This lesson is still being designed and assembled (Pre-Alpha version)

Lexical Dispersion Plot

Overview

Teaching: 0 min
Exercises: 0 min
Questions
  • How can I measure how frequently a word appears across the parts of a corpus?

  • How can I plot the occurrences of a word and how many words from the beginning of the corpus it appears?

Objectives
  • Learn how to plot the occurances of specific words as they appear across a document or a corpus.

  • We will use the US Presidential Inaugural Addresses and which are provided with NLTK.

Lexical Dispersion Plot

We can plot lexical dispersion of particular tokens. Lexical dispersion is a measure of how frequently a word appears across the parts of a corpus. This plot notes the occurrences of a word and how many words from the beginning of the corpus it appears (word offsets). This is particularly useful for a corpus that covers a longer time period and for which you want to analyse how specific terms were used more or less frequently over time.

To create a lexical disperson plot, you will first load and import a different corpus, the inaugural corpus which are all US Presidential Inaugural Addresses and which are provided with NLTK.

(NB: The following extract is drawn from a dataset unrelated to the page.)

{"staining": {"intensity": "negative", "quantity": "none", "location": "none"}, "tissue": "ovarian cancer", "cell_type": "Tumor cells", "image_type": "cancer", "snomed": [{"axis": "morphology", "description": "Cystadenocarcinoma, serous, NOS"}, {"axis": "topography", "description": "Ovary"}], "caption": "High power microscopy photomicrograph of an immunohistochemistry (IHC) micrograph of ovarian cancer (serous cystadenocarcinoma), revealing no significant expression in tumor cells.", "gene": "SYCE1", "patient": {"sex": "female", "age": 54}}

nltk.download('inaugural')
from nltk.corpus import inaugural
from nltk.text import Text
inaugural_tokens=inaugural.words()
inaugural_texts = Text(inaugural_tokens)
[nltk_data] Downloading package inaugural to /Users/<USERNAME>/nltk_data...
[nltk_data]   Package inaugural is already up-to-date!

To create the lexical dispersion plot for this corpus you also need to load dispersion_plot from the nltk.draw.dispersion package. You can then call the dispersion_plot method given a set of parameters, including the target words you want to plot across the corpus, whether this should be done case-sensitively, and specifying the title of the plot.

from nltk.draw.dispersion import dispersion_plot

# the following command can be used to increase the size of the plot using width and hight specifications
plt.figure(figsize=(12, 9))
targets=['great','good','tax','work','change']
dispersion_plot(inaugural_texts, targets, ignore_case=True, title='Lexical Dispersion Plot')

Key Points

  • Lexical dispersion is a visualisation that allows us to see where a particular term appears across a document or set of documents

  • We used NLTK’s dispersion_plot .